• Task to carry out: All lines from the one containing "of Work: Replacement" down to the final line of the entries below: return them exactly.

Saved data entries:
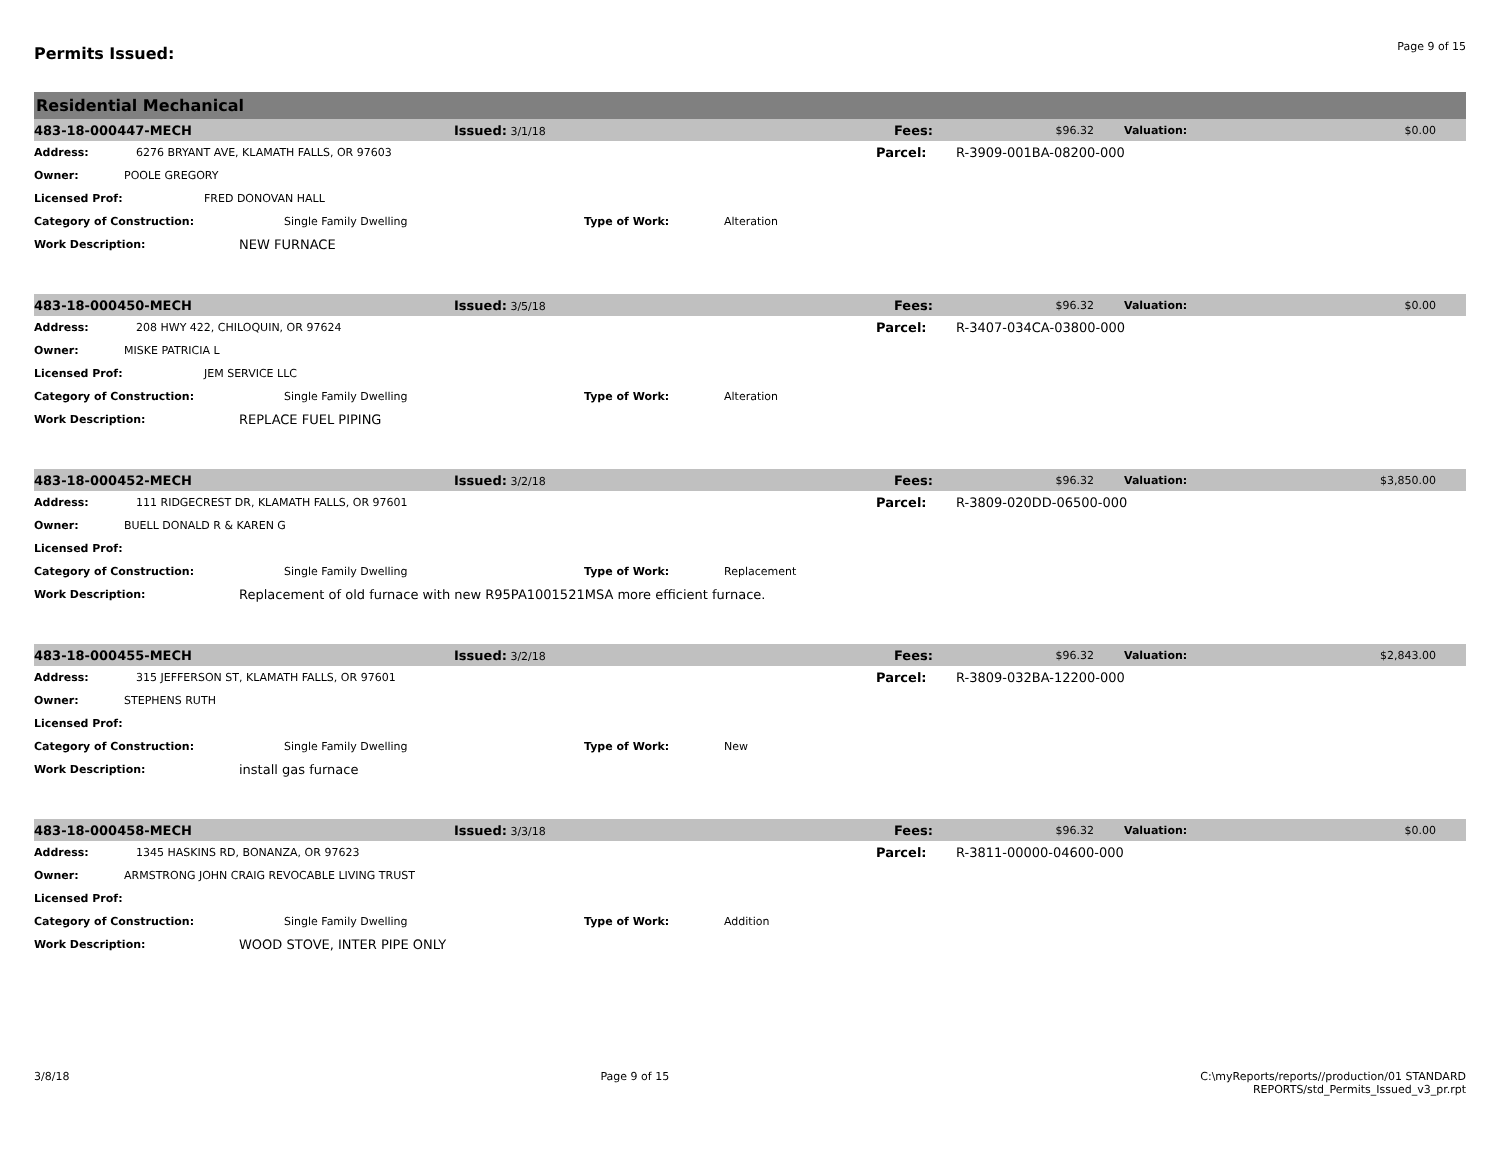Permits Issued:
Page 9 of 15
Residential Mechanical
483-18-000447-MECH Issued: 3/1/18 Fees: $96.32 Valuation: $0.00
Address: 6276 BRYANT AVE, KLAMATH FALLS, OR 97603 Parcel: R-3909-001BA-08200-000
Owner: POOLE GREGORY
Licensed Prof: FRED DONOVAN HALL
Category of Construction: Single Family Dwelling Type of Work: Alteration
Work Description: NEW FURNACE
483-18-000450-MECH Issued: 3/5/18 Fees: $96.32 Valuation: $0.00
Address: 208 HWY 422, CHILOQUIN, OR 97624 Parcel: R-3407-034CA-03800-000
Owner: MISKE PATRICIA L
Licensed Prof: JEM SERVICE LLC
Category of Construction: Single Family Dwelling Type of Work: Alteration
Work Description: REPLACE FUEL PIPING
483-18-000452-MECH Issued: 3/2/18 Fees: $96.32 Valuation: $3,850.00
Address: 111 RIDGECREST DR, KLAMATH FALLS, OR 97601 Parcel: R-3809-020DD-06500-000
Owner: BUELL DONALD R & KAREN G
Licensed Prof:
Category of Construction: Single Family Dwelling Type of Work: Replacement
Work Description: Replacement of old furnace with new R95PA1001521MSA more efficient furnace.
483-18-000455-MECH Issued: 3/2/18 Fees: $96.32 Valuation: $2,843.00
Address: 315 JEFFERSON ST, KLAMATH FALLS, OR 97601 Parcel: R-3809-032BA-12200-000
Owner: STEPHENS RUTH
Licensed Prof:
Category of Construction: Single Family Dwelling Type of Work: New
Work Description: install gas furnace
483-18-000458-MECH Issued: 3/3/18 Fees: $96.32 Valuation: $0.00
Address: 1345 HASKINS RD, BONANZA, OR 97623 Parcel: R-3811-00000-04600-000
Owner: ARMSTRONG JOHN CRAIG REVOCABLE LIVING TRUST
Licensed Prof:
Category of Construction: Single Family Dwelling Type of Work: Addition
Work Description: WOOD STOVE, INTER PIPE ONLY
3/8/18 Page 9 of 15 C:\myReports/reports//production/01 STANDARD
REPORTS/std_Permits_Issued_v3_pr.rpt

• Answer to this task:
Category of Construction: Single Family Dwelling Type of Work: Replacement
Work Description: Replacement of old furnace with new R95PA1001521MSA more efficient furnace.
483-18-000455-MECH Issued: 3/2/18 Fees: $96.32 Valuation: $2,843.00
Address: 315 JEFFERSON ST, KLAMATH FALLS, OR 97601 Parcel: R-3809-032BA-12200-000
Owner: STEPHENS RUTH
Licensed Prof:
Category of Construction: Single Family Dwelling Type of Work: New
Work Description: install gas furnace
483-18-000458-MECH Issued: 3/3/18 Fees: $96.32 Valuation: $0.00
Address: 1345 HASKINS RD, BONANZA, OR 97623 Parcel: R-3811-00000-04600-000
Owner: ARMSTRONG JOHN CRAIG REVOCABLE LIVING TRUST
Licensed Prof:
Category of Construction: Single Family Dwelling Type of Work: Addition
Work Description: WOOD STOVE, INTER PIPE ONLY
3/8/18 Page 9 of 15 C:\myReports/reports//production/01 STANDARD
REPORTS/std_Permits_Issued_v3_pr.rpt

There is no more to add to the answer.